Cuaca Ekstrem di Surabaya: Tantangan bagi Para Pelari
Cuaca yang semakin panas di Kota Surabaya, Jawa Timur, kini menjadi perhatian serius bagi warga setempat. Bukan hanya terasa sebagai cuaca biasa, tetapi panas yang terasa menyengat dan menempel di kulit. Hal ini membuat banyak orang berpikir dua kali sebelum keluar rumah. Bagi para pelari, kondisi ini menjadi tantangan baru dalam menjaga kebiasaan olahraga mereka agar tetap sehat.
Salah satu pelari yang mengalami perubahan akibat cuaca ekstrem adalah Budi Setiawan. Ia mengatakan bahwa suhu yang terasa saat ini lebih intensif dibanding biasanya. “Panas di Surabaya akhir-akhir ini memang nyata dan intensitasnya cukup tinggi, lebih dari sekadar cuaca biasanya.” Menurut Budi, efek utamanya adalah tubuh menjadi lebih cepat haus dan harus menyesuaikan rutinitas latihan.
“Biasanya lari 10 kilometer, sekarang jadi 7 kilometer. Jamnya juga harus benar-benar on time, start 5.30 pagi langsung lari.
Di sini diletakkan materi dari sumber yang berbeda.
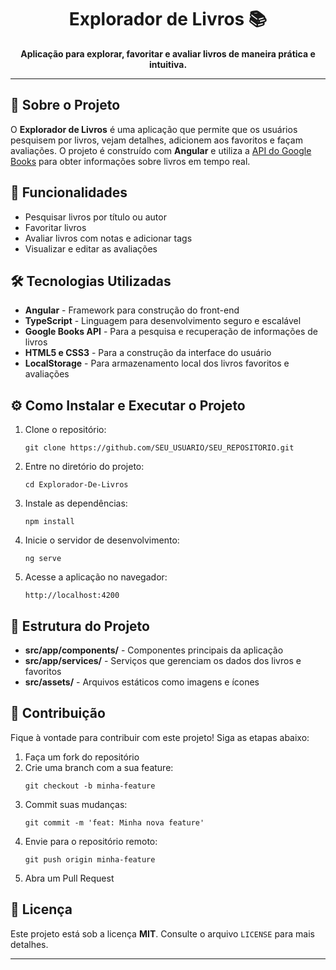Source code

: <h1 align="center">Explorador de Livros 📚</h1>

<p align="center">
  <strong>Aplicação para explorar, favoritar e avaliar livros de maneira prática e intuitiva.</strong>
</p>

<hr />

<h2>📖 Sobre o Projeto</h2>
<p>
  O <strong>Explorador de Livros</strong> é uma aplicação que permite que os usuários pesquisem por livros, vejam detalhes, adicionem aos favoritos e façam avaliações. O projeto é construído com <strong>Angular</strong> e utiliza a <a href="https://developers.google.com/books" target="_blank">API do Google Books</a> para obter informações sobre livros em tempo real.
</p>

<h2>🚀 Funcionalidades</h2>
<ul>
  <li>Pesquisar livros por título ou autor</li>
  <li>Favoritar livros</li>
  <li>Avaliar livros com notas e adicionar tags</li>
  <li>Visualizar e editar as avaliações</li>
</ul>

<h2>🛠 Tecnologias Utilizadas</h2>
<ul>
  <li><strong>Angular</strong> - Framework para construção do front-end</li>
  <li><strong>TypeScript</strong> - Linguagem para desenvolvimento seguro e escalável</li>
  <li><strong>Google Books API</strong> - Para a pesquisa e recuperação de informações de livros</li>
  <li><strong>HTML5 e CSS3</strong> - Para a construção da interface do usuário</li>
  <li><strong>LocalStorage</strong> - Para armazenamento local dos livros favoritos e avaliações</li>
</ul>

<h2>⚙️ Como Instalar e Executar o Projeto</h2>
<ol>
  <li>Clone o repositório: <pre><code>git clone https://github.com/SEU_USUARIO/SEU_REPOSITORIO.git</code></pre></li>
  <li>Entre no diretório do projeto: <pre><code>cd Explorador-De-Livros</code></pre></li>
  <li>Instale as dependências: <pre><code>npm install</code></pre></li>
  <li>Inicie o servidor de desenvolvimento: <pre><code>ng serve</code></pre></li>
  <li>Acesse a aplicação no navegador: <pre><code>http://localhost:4200</code></pre></li>
</ol>

<h2>📂 Estrutura do Projeto</h2>
<ul>
  <li><strong>src/app/components/</strong> - Componentes principais da aplicação</li>
  <li><strong>src/app/services/</strong> - Serviços que gerenciam os dados dos livros e favoritos</li>
  <li><strong>src/assets/</strong> - Arquivos estáticos como imagens e ícones</li>
</ul>

<h2>🤝 Contribuição</h2>
<p>
  Fique à vontade para contribuir com este projeto! Siga as etapas abaixo:
</p>
<ol>
  <li>Faça um fork do repositório</li>
  <li>Crie uma branch com a sua feature: <pre><code>git checkout -b minha-feature</code></pre></li>
  <li>Commit suas mudanças: <pre><code>git commit -m 'feat: Minha nova feature'</code></pre></li>
  <li>Envie para o repositório remoto: <pre><code>git push origin minha-feature</code></pre></li>
  <li>Abra um Pull Request</li>
</ol>

<h2>📝 Licença</h2>
<p>
  Este projeto está sob a licença <strong>MIT</strong>. Consulte o arquivo <code>LICENSE</code> para mais detalhes.
</p>

<hr />
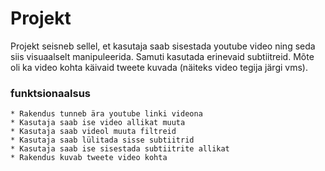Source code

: # Projekt

Projekt seisneb sellel, et kasutaja saab sisestada youtube video ning seda siis visuaalselt manipuleerida. Samuti kasutada erinevaid subtiitreid.
Mõte oli ka video kohta käivaid tweete kuvada (näiteks video tegija järgi vms).


### funktsionaalsus


    * Rakendus tunneb ära youtube linki videona
    * Kasutaja saab ise video allikat muuta
    * Kasutaja saab videol muuta filtreid
    * Kasutaja saab lülitada sisse subtiitrid
    * Kasutaja saab ise sisestada subtiitrite allikat
    * Rakendus kuvab tweete video kohta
Kalau sudah jam 6, banyak yang mengeluh panas,” ujar pria yang akrab disapa Budi ini. Untuk bertahan di tengah cuaca yang ekstrem, ia punya beberapa cara. Salah satunya adalah dengan lebih banyak minum air putih dan menghindari minuman berwarna, bergula, atau bersoda.
Selain itu, cuaca yang panas juga memengaruhi intensitas latihan sehari-hari. Budi mengaku bahwa kegiatan lari bersama komunitas Riot Indonesia Chapter Surabaya kini menjadi lebih jarang. “Sekarang lari sehari sekali saja. Kalau nggak males, sore kadang lari lagi, tapi jarang.”
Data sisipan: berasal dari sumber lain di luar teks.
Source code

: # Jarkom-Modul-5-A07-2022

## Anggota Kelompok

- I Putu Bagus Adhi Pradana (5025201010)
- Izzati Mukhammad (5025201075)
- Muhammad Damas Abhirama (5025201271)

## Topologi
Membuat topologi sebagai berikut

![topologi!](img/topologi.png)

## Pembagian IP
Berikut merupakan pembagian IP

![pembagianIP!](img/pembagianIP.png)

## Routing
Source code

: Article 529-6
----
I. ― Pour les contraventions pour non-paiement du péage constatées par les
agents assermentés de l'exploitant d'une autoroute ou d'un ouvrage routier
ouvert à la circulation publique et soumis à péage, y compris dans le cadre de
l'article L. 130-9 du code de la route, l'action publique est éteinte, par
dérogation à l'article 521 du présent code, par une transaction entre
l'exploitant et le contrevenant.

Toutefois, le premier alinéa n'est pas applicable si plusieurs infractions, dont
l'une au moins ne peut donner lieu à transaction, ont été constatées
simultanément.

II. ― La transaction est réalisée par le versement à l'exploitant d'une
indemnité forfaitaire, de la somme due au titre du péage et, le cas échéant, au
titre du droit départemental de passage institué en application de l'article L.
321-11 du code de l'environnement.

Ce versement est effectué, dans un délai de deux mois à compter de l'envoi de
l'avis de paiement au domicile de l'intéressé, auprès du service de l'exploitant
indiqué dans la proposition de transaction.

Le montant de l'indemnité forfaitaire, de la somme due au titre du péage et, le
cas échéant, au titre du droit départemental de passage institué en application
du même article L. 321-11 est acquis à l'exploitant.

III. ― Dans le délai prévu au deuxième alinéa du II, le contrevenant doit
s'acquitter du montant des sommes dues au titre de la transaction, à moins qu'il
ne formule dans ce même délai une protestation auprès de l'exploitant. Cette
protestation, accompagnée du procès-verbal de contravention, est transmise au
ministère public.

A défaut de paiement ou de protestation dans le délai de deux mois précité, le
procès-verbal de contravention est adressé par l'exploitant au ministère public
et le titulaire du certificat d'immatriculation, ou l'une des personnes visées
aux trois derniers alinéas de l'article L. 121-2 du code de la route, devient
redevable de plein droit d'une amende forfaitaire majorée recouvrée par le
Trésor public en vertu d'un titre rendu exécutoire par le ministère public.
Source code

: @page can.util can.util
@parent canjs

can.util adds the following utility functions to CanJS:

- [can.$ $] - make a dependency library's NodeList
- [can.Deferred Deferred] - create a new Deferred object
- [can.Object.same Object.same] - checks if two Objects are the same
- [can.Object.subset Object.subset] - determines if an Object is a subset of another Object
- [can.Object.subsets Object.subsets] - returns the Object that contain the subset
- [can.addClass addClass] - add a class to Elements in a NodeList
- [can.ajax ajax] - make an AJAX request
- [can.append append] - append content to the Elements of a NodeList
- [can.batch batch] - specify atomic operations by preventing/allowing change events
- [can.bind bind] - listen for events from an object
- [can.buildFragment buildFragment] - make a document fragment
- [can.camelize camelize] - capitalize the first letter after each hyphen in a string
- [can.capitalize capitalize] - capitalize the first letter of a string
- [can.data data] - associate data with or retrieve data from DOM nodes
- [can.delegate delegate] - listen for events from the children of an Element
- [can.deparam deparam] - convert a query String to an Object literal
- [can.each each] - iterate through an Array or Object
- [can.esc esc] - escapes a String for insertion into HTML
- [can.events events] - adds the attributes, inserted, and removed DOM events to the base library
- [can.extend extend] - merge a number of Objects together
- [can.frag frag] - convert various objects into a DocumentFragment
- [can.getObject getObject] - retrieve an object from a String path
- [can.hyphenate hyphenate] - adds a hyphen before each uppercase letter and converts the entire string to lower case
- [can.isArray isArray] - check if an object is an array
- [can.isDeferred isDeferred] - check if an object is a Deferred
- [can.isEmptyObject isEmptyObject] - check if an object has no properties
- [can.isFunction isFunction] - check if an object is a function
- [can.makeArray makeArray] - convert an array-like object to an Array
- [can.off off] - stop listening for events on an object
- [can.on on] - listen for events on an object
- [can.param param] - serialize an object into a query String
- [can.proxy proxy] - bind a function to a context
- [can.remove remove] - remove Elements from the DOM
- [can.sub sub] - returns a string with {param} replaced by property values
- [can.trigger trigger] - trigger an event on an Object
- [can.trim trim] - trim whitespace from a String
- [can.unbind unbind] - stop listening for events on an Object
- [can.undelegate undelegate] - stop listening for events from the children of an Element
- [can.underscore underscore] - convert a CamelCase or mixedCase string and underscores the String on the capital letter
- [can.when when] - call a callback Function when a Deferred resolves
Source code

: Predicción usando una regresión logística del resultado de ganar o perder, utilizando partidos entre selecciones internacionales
Perubahan Gaya Hidup Akibat Cuaca Panas
Cerita serupa juga datang dari Raya Akbar, seorang pelari muda yang rutin berolahraga. Ia mengatakan bahwa sejak September lalu, Surabaya terasa lebih panas dari biasanya. “Sampai nusuk-nusuk di kulit. Biasanya olahraga sore, sekarang nggak mendukung karena panasnya luar biasa. Jadi dimundurin ke malam hari, dan persiapan air harus lebih banyak karena cuacanya lembap banget, cepat dehidrasi,” tuturnya.
Kegiatan olahraga yang biasanya dilakukan sore hari kini ikut terganggu karena cuaca yang terlalu panas. Raya mengatakan bahwa ia kini lebih memilih berolahraga di malam hari. Selain itu, gaya hidupnya juga berubah menjadi lebih “protektif”. “Sekarang kalau mau keluar jadi sedikit ribet, selain biasanya pakai jaket, harus pakai sunscreen,” imbuhnya.
Menurut Raya, fenomena ini tidak hanya terjadi di Surabaya, tetapi juga dampak global. Karena posisinya yang dekat dengan laut, Surabaya lebih rentan terhadap panas dibanding kota-kota lain. “Cuma Surabaya yang panas, tapi karena dekat laut, jadi lebih terasa dibanding kota lain,” katanya.
Penyebab Cuaca Ekstrem di Surabaya
Badan Meteorologi, Klimatologi, dan Geofisika (BMKG) Kelas I Juanda Surabaya menjelaskan bahwa penyebab panas ekstrem ini adalah posisi matahari yang tepat di garis ekuator. Hal ini menyebabkan sinar matahari jatuh tegak lurus ke permukaan bumi. Kondisi ini diperkirakan berlangsung hingga awal Oktober sebagai periode peralihan dari musim kemarau ke musim hujan.
Suhu udara di Surabaya bahkan sempat mencapai 36 derajat Celsius, dan bisa terasa seperti 40–41 derajat akibat kelembapan tinggi. Meski demikian, BMKG memprediksi bahwa pada pertengahan Oktober, tutupan awan akan mulai meningkat sehingga intensitas panas berkurang—meski kelembapan akan membuat udara terasa lebih “gerah”.